International and domestic legal systems often treat young married girls as wives and mothers, thereby recognising their marital and parental status. However, this recognition frequently occurs without adequate consideration of the coercion that underlies such status, the absence of valid consent, or the developmental harm associated with early marriage and pregnancy. Law thus legitimises the social consequences of forced marriage while failing to confront the conditions that produce them.
This raises a fundamental legal and conceptual question: can a child be a mother?

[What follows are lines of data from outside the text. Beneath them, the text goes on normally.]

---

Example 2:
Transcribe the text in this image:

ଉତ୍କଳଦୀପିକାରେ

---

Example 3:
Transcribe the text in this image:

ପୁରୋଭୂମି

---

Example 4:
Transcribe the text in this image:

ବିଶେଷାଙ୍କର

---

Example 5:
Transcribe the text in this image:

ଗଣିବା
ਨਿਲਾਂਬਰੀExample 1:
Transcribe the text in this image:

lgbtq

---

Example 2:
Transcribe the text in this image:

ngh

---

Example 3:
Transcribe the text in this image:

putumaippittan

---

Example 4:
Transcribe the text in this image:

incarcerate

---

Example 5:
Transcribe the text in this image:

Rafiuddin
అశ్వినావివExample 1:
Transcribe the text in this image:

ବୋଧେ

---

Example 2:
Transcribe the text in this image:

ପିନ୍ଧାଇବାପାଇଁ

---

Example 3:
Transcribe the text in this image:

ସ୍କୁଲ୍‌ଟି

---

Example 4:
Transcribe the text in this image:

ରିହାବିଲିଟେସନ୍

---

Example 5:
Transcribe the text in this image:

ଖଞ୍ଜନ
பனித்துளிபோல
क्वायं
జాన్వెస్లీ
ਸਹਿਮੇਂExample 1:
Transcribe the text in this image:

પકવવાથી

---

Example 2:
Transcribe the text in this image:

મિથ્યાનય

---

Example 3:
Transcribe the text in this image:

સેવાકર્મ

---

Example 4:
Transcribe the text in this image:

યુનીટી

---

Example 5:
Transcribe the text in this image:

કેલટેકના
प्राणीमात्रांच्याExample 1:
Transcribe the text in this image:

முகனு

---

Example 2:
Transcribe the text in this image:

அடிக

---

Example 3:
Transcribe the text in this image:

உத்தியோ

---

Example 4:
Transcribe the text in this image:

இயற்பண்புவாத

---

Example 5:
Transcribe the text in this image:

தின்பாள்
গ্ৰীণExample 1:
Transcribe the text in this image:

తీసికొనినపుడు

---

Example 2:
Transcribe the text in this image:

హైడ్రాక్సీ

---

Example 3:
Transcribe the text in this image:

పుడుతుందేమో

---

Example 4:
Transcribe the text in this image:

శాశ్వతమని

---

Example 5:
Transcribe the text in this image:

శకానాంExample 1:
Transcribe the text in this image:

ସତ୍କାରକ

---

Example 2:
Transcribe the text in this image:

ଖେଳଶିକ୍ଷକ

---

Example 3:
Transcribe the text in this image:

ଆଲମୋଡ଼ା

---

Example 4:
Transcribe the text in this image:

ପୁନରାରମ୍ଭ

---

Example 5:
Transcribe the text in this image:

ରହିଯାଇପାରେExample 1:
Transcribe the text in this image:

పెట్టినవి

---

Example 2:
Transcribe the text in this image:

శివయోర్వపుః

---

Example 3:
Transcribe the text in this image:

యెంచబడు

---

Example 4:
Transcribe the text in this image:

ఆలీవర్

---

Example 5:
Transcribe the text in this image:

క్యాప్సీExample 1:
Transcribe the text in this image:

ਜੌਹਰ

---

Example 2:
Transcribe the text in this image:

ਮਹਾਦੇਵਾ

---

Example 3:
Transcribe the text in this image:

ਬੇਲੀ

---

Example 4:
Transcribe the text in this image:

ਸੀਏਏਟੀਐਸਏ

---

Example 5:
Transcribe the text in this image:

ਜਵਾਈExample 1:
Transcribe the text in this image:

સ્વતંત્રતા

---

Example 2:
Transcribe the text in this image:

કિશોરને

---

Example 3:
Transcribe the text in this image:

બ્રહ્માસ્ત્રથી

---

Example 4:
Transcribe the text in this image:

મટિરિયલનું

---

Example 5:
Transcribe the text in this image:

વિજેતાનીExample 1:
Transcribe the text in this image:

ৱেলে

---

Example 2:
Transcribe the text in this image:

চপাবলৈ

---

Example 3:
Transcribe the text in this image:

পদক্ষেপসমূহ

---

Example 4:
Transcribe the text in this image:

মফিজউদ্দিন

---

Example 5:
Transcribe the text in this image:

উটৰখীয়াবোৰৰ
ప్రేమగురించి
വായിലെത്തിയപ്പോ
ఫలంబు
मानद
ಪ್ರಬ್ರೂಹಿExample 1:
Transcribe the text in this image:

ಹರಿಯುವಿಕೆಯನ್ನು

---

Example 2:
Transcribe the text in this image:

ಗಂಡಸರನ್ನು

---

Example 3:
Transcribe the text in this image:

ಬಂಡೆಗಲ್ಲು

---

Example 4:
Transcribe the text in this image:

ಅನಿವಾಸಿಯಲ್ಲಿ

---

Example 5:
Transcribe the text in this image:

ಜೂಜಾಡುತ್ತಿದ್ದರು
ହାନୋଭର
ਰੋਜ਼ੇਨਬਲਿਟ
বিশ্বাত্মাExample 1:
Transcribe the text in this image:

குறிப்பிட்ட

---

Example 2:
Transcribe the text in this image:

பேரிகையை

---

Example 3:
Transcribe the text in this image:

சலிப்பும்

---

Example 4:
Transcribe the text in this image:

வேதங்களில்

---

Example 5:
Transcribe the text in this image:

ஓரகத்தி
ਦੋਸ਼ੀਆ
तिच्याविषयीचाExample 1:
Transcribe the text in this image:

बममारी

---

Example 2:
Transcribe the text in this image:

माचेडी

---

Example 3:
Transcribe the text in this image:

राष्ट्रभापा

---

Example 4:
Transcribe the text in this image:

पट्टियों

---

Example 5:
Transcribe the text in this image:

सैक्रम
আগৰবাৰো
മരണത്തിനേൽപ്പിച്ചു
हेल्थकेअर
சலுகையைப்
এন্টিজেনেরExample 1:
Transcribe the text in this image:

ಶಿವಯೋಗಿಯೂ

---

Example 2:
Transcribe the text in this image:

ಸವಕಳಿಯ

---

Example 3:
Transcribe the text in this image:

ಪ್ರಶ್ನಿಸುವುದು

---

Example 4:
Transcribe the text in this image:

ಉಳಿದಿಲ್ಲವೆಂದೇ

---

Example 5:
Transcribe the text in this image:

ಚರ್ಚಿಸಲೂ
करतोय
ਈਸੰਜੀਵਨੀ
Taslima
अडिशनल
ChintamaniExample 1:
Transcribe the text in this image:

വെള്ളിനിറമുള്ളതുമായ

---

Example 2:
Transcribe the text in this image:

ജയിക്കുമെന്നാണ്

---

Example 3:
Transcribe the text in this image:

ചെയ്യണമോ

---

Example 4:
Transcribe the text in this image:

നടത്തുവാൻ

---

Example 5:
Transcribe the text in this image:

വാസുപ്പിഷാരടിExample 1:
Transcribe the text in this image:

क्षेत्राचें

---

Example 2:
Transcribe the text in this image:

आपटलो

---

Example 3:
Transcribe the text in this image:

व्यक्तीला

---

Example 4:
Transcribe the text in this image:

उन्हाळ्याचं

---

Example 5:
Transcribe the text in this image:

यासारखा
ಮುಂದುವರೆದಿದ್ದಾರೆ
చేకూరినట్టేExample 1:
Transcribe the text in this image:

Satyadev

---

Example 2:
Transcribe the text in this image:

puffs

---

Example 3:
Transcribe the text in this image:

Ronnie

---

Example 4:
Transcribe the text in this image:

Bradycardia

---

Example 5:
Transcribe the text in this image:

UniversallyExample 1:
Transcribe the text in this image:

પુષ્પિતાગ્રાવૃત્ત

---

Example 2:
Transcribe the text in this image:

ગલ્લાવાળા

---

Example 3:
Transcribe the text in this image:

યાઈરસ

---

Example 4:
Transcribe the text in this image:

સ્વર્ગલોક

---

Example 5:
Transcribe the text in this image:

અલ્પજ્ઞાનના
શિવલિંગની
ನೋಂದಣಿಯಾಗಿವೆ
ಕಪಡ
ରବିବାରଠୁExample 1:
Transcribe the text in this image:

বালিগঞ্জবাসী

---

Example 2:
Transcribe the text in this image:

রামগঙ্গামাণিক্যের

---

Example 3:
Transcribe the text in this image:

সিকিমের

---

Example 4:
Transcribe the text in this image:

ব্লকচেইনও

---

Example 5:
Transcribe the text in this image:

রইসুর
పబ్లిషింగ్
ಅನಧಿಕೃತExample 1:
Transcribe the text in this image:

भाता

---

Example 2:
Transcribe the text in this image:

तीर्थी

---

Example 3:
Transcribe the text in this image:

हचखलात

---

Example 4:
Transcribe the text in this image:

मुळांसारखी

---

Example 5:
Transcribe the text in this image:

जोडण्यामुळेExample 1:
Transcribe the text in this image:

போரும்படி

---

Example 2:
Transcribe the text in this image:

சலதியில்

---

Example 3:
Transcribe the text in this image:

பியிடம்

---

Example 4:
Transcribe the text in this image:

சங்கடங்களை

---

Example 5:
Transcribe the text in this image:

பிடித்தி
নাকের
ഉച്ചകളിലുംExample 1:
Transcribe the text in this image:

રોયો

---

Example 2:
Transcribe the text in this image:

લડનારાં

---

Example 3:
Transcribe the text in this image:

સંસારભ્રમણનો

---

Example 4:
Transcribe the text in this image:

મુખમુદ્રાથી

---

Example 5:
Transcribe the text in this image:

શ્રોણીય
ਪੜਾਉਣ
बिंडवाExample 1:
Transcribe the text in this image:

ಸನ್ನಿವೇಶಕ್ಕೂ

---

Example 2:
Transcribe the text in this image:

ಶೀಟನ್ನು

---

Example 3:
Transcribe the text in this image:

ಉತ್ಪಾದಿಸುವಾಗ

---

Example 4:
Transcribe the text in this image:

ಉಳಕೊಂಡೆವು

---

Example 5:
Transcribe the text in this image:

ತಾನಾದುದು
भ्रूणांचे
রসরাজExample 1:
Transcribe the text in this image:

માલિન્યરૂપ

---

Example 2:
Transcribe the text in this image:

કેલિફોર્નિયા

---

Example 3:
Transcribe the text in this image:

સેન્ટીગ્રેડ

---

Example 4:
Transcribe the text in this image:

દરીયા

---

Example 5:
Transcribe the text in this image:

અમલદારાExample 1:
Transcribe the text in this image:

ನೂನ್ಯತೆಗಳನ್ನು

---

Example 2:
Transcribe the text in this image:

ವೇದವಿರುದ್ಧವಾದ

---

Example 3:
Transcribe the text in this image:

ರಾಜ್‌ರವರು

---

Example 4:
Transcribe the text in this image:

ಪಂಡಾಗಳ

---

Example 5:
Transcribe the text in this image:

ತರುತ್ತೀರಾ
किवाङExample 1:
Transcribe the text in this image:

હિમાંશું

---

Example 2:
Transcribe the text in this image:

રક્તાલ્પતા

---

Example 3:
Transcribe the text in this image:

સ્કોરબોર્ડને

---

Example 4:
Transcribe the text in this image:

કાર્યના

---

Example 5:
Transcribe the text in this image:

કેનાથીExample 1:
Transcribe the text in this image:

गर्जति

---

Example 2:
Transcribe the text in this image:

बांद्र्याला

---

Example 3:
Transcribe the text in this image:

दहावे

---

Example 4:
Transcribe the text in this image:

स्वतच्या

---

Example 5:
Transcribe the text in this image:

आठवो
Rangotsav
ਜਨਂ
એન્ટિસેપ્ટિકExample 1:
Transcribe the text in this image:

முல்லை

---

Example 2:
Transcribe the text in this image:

International Human rights law definition and protection of motherhood
International human rights law provides no explicit definition of “mother,” leaving unresolved the tension between the status of childhood and the imposition of maternal roles. Is in 2026 are words such as “woman” and “mother” used appropriately in international advocacy spaces? A reductive biological definition of motherhood excludes, inter alia, non-birth mothers, coerced mothers, girls who are still legally children, trans people..
Motherhood should be understood as a socially situated caregiving role that must be freely chosen and materially supported. This would expose forced marriage as reproductive violence, link motherhood to consent and reconnect maternal protection to autonomy. Until international law confronts forced and early marriage as a system that manufactures motherhood through domination, its protections for mothers will remain conceptually incoherent and morally incomplete.